Lenin argued: “One of the fundamental differences between bourgeois revolution and socialist revolution is that for the bourgeois revolution, which arises out of feudalism, the new economic organisations are gradually created in the womb of the old order, gradually changing all the aspects of feudal society. The bourgeois revolution faced only one task—to sweep away, to cast aside, to destroy all the fetters of the preceding social order. By fulfilling this task every bourgeois revolution fulfils all that is required of it; it accelerates the growth of capitalism.

The socialist revolution is very different because a socialist economy cannot substantially grow within a capitalist society. The working class is, by definition, a class without ownership of the means of production. The capitalist state will seek to prevent any large-scale emergence of a socialist alternative. 

None of this is to downplay the real problems of transition that are posed by Mészaros, nor the importance of popular protagonism as advocated by Heron, Millburn and Russell. But it is to argue that the space for large-scale “contested reproduction” in advance of a revolutionary rupture is limited. Therefore, in my view, the wiser strategic wager is to build towards a mass democratic rupture. 
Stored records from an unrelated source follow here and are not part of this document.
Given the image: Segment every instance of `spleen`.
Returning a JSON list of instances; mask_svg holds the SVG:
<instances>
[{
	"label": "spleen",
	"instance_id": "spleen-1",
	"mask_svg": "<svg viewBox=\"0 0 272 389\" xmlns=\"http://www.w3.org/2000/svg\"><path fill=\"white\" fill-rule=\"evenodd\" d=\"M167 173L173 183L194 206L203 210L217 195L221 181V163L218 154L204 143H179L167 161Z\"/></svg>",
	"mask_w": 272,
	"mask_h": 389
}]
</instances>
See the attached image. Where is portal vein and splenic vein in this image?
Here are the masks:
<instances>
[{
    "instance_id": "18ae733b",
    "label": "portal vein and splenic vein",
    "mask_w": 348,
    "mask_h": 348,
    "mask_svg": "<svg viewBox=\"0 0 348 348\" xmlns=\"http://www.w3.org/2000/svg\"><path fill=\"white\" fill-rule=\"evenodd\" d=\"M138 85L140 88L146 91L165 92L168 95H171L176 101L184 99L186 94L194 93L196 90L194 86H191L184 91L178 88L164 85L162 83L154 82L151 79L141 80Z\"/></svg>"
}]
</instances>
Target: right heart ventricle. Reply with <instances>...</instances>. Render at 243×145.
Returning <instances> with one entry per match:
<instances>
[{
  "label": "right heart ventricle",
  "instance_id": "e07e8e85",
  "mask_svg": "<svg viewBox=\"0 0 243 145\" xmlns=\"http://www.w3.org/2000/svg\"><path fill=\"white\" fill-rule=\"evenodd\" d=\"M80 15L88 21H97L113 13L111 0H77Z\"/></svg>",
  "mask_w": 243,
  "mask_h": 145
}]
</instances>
What that means in this moment of retreat in class consciousness and organisation is conscious day-to-day engagement in class and anti-oppression struggles. To assist in winning victories and the development of socialist consciousness and working class institutions (trade unions, parties, community organisations etc.). Within and through that work, we should always be seeking to build the forces of revolutionary Marxism, convincing the vanguard sections of oppressed people to help build a revolutionary party with deep roots in communities and the foresight for the bigger battles to come.